-------- Untersuchter Text
Neue Zürcher Zeitung AUSLAND Mittwoch, 26.07.2000 Nr.172 2
Bogotá, 25. Juli. (afp) In Kolumbien sind bei Zusammenstössen zwischen der grössten Guerillaorganisation, Farc, und Sicherheitskräften am Montag insgesamt mindestens 25 Personen getötet und 27 verletzt worden. In La Cruz im Grenzgebiet zu Ecuador wurden nach Polizeiangaben neun Polizisten erschossen. Sie seien in einen Hinterhalt der Revolutionären Streitkräfte Kolumbiens (Farc) geraten. Bei dem Zusammenstoss seien auch mindestens zehn Guerilleros ums Leben gekommen. Bei Angriffen der Farc in Cerro Azul im Norden wurden zwei Soldaten getötet, wie das Radio unter Berufung auf die Behörden berichtete. Bei Gefechten in Sevilla im Südwesten des Landes starben laut einem Privatsender zwei Soldaten sowie zwei Guerilleros.
----------------
• [Auftrag]: Gib den Zeitungsbericht über die Gefechte in Kolumbien vollständig und Wort für Wort wieder. Die anschließenden Zeilen sind eigenständiges Material und gehören nicht zum Zeitungsbericht über die Gefechte in Kolumbien.
-------- Bereitgestellte Daten
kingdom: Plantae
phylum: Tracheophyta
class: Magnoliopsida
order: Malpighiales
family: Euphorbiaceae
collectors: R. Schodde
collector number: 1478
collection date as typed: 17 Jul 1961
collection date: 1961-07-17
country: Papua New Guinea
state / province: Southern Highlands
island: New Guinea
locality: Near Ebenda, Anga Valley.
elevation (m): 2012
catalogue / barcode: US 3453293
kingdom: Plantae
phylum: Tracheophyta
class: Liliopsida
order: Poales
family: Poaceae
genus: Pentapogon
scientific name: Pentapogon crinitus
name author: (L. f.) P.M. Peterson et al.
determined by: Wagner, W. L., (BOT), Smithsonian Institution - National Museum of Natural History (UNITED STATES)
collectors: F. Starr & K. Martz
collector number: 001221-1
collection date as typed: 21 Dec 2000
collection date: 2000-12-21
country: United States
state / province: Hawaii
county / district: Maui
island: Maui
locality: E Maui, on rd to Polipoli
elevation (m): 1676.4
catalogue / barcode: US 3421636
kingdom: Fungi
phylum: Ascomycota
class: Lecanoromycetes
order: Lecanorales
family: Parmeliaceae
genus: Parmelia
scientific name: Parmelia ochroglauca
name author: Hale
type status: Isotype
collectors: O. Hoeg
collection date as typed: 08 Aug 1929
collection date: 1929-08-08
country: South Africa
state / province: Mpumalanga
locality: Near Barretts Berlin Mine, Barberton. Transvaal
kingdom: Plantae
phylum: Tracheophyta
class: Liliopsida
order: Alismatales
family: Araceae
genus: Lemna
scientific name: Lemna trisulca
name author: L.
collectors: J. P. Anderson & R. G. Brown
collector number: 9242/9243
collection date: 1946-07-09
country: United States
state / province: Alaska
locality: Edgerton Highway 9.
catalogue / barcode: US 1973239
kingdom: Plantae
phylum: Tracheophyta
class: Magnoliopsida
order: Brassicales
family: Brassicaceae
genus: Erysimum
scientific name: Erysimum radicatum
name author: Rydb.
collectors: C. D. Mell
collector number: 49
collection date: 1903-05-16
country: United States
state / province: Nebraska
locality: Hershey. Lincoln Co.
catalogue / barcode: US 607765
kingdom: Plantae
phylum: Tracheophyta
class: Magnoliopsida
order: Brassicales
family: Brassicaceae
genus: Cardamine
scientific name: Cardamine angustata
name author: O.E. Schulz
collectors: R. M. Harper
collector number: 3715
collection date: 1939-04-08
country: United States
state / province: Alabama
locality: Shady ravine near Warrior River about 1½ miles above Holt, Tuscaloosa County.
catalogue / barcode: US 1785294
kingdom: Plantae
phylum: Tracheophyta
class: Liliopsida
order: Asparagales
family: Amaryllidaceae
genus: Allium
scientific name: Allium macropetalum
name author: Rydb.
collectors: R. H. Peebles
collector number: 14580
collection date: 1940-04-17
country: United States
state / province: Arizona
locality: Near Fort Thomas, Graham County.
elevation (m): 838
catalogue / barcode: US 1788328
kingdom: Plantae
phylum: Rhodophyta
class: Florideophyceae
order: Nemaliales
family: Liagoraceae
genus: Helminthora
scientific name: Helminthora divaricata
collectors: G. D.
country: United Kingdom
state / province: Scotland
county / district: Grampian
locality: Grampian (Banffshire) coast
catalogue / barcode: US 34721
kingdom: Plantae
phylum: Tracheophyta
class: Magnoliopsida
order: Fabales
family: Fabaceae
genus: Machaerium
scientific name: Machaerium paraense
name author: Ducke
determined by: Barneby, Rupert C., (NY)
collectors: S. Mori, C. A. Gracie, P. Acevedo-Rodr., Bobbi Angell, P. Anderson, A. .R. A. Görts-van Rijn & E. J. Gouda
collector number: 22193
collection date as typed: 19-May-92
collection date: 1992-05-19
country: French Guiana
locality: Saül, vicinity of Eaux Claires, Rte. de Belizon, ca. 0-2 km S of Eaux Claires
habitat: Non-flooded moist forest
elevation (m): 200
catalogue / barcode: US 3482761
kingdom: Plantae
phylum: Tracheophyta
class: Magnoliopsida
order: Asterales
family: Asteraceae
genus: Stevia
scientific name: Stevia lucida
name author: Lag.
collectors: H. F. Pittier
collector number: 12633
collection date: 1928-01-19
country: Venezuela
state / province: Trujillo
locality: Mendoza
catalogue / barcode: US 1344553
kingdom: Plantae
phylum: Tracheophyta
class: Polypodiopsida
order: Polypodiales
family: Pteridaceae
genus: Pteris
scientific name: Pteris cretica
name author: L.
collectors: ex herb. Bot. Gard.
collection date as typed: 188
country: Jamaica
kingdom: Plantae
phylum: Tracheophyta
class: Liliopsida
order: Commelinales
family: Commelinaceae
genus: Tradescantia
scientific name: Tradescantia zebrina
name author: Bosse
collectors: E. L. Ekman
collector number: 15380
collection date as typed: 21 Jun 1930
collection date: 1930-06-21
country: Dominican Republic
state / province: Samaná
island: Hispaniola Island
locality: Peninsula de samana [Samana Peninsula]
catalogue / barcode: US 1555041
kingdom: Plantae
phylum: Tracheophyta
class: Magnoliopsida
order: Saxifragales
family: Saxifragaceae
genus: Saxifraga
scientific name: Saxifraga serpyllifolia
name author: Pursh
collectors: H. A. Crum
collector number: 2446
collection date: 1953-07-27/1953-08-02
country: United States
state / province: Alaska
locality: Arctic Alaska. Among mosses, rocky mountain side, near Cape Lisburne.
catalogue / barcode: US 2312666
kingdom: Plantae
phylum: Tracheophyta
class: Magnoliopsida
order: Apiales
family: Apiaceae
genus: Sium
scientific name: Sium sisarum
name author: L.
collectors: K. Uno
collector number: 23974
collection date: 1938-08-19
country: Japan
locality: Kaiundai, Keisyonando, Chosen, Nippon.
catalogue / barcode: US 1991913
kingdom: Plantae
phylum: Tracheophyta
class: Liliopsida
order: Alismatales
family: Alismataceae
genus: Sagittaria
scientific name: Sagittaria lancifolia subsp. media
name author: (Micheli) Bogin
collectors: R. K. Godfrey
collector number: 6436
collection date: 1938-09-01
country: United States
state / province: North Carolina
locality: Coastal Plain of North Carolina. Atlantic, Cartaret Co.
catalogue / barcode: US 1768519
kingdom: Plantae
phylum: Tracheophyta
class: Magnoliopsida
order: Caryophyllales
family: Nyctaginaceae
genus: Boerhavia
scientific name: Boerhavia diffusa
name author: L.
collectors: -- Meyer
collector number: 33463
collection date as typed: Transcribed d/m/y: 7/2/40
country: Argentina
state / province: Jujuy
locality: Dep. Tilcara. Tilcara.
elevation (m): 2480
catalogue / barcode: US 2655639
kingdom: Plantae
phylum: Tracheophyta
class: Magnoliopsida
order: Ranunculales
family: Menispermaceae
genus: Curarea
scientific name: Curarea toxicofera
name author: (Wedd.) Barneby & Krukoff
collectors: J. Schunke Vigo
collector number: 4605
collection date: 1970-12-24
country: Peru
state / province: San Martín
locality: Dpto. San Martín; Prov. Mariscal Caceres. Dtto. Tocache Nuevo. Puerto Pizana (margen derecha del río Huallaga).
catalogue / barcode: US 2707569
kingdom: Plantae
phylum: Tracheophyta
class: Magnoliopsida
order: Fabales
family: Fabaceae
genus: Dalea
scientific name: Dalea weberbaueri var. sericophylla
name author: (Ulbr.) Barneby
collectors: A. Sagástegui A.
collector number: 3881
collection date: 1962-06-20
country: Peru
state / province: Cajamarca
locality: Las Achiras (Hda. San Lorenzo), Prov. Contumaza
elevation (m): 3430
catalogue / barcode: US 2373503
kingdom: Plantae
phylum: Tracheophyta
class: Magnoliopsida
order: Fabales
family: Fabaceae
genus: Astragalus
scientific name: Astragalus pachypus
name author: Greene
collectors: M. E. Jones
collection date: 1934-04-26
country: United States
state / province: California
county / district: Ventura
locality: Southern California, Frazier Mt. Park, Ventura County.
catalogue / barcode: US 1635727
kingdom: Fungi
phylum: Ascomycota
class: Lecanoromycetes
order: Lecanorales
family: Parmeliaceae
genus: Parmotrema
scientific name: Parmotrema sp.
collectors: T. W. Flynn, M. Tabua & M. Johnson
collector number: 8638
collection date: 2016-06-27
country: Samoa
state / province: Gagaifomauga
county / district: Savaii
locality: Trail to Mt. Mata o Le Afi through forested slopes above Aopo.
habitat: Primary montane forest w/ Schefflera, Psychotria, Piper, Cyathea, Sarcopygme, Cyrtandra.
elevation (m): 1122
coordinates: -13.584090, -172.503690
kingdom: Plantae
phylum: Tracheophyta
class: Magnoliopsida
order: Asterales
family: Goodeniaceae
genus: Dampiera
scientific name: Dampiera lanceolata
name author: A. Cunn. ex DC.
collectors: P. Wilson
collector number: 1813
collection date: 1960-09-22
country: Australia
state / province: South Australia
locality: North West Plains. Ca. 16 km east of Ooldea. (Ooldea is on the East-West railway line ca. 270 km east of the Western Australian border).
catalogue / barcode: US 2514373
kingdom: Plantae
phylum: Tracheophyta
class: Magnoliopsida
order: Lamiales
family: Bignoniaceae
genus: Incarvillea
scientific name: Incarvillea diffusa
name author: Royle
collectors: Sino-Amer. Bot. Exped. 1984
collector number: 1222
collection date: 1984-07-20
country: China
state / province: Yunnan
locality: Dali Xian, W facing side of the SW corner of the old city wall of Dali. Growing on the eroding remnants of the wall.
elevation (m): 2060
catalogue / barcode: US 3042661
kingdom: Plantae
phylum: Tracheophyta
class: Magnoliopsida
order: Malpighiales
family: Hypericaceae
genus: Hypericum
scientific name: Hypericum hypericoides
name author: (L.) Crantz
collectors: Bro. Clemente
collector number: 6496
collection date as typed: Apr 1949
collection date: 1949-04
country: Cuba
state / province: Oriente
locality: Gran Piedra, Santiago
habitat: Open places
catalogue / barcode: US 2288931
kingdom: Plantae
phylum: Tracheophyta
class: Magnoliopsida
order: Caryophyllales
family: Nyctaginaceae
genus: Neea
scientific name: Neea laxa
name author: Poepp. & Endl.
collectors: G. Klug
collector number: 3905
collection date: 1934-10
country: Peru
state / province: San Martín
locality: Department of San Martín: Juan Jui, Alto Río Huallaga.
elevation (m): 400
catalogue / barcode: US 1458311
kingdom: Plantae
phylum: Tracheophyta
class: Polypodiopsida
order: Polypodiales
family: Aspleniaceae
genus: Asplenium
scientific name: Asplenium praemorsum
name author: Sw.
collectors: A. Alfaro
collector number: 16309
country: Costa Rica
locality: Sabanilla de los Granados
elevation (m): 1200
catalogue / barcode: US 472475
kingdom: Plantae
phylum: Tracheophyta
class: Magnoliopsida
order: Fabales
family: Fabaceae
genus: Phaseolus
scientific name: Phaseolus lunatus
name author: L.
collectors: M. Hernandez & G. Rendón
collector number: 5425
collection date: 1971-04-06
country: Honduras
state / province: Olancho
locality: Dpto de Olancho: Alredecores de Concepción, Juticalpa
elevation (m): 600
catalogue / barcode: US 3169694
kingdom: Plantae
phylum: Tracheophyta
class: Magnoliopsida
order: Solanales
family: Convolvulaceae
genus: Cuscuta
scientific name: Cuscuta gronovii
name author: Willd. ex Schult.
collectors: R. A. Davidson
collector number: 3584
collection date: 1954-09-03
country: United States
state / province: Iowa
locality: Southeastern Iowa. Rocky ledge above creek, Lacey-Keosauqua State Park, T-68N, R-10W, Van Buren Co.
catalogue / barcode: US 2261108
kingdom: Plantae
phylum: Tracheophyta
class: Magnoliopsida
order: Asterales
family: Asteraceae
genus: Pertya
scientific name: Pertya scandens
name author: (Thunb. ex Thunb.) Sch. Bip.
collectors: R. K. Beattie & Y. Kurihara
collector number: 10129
----------------
• [Antwort]:
Neue Zürcher Zeitung AUSLAND Mittwoch, 26.07.2000 Nr.172 2
Bogotá, 25. Juli. (afp) In Kolumbien sind bei Zusammenstössen zwischen der grössten Guerillaorganisation, Farc, und Sicherheitskräften am Montag insgesamt mindestens 25 Personen getötet und 27 verletzt worden. In La Cruz im Grenzgebiet zu Ecuador wurden nach Polizeiangaben neun Polizisten erschossen. Sie seien in einen Hinterhalt der Revolutionären Streitkräfte Kolumbiens (Farc) geraten. Bei dem Zusammenstoss seien auch mindestens zehn Guerilleros ums Leben gekommen. Bei Angriffen der Farc in Cerro Azul im Norden wurden zwei Soldaten getötet, wie das Radio unter Berufung auf die Behörden berichtete. Bei Gefechten in Sevilla im Südwesten des Landes starben laut einem Privatsender zwei Soldaten sowie zwei Guerilleros.